> EXERCISE DESCRIPTION: Reproduce the listing line for line, starting at its very first line and going on through the line with "发表于 2018-6-28 22:34", including both of those lines.

> THE INPUT:
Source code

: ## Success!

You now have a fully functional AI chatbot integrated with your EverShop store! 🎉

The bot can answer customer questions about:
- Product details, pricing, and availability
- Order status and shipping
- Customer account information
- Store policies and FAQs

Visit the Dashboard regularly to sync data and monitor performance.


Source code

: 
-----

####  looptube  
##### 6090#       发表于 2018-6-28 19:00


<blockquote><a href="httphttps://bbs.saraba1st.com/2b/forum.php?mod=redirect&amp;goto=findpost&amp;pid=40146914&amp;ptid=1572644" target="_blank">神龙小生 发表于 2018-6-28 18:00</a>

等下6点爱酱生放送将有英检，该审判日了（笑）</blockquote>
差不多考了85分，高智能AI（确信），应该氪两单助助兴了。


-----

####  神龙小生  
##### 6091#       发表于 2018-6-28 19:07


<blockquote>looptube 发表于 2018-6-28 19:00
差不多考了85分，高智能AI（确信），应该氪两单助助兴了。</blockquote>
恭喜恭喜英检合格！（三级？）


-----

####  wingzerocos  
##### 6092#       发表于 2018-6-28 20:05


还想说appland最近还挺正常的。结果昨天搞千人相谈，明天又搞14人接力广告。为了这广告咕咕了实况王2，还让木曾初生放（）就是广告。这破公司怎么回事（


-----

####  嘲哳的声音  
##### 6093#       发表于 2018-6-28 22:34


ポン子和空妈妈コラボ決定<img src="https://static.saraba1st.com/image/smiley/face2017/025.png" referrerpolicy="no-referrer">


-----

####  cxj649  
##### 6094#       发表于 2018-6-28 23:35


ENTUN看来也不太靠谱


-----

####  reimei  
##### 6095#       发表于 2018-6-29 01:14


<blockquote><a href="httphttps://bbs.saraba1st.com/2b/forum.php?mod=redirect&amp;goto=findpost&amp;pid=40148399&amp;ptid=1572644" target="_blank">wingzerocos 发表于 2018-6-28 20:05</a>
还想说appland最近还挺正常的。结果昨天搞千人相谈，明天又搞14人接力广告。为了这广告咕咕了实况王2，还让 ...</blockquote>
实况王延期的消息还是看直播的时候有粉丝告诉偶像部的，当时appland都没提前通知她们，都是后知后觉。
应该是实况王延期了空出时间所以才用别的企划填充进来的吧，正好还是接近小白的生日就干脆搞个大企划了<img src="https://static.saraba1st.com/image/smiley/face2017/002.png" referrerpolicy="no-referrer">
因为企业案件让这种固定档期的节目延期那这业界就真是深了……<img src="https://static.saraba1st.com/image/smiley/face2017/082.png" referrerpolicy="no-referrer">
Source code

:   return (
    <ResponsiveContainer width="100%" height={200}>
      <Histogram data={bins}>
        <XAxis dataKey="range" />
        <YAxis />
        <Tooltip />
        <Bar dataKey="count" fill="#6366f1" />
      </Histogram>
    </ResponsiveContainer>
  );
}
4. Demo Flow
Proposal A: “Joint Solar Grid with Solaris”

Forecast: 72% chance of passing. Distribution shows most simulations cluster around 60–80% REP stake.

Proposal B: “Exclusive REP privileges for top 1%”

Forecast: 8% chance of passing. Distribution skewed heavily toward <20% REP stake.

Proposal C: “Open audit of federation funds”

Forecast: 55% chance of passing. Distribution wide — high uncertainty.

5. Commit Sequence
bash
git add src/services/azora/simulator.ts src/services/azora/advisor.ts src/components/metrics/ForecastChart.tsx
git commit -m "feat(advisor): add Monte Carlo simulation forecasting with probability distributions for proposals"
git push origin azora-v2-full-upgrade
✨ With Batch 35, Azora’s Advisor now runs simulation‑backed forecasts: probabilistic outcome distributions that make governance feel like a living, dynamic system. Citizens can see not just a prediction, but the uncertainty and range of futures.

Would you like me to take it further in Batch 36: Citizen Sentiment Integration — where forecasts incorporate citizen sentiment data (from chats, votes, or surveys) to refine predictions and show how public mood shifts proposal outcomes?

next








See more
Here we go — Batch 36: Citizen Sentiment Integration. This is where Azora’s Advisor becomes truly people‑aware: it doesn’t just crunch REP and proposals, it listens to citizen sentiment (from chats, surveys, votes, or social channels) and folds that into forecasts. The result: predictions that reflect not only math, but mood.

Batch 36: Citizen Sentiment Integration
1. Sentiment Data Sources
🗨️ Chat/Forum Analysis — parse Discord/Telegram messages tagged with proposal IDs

> OUTPUT FOR THIS TASK:
Source code

: ## Success!

You now have a fully functional AI chatbot integrated with your EverShop store! 🎉

The bot can answer customer questions about:
- Product details, pricing, and availability
- Order status and shipping
- Customer account information
- Store policies and FAQs

Visit the Dashboard regularly to sync data and monitor performance.


Source code

: 
-----

####  looptube  
##### 6090#       发表于 2018-6-28 19:00


<blockquote><a href="httphttps://bbs.saraba1st.com/2b/forum.php?mod=redirect&amp;goto=findpost&amp;pid=40146914&amp;ptid=1572644" target="_blank">神龙小生 发表于 2018-6-28 18:00</a>

等下6点爱酱生放送将有英检，该审判日了（笑）</blockquote>
差不多考了85分，高智能AI（确信），应该氪两单助助兴了。


-----

####  神龙小生  
##### 6091#       发表于 2018-6-28 19:07


<blockquote>looptube 发表于 2018-6-28 19:00
差不多考了85分，高智能AI（确信），应该氪两单助助兴了。</blockquote>
恭喜恭喜英检合格！（三级？）


-----

####  wingzerocos  
##### 6092#       发表于 2018-6-28 20:05


还想说appland最近还挺正常的。结果昨天搞千人相谈，明天又搞14人接力广告。为了这广告咕咕了实况王2，还让木曾初生放（）就是广告。这破公司怎么回事（


-----

####  嘲哳的声音  
##### 6093#       发表于 2018-6-28 22:34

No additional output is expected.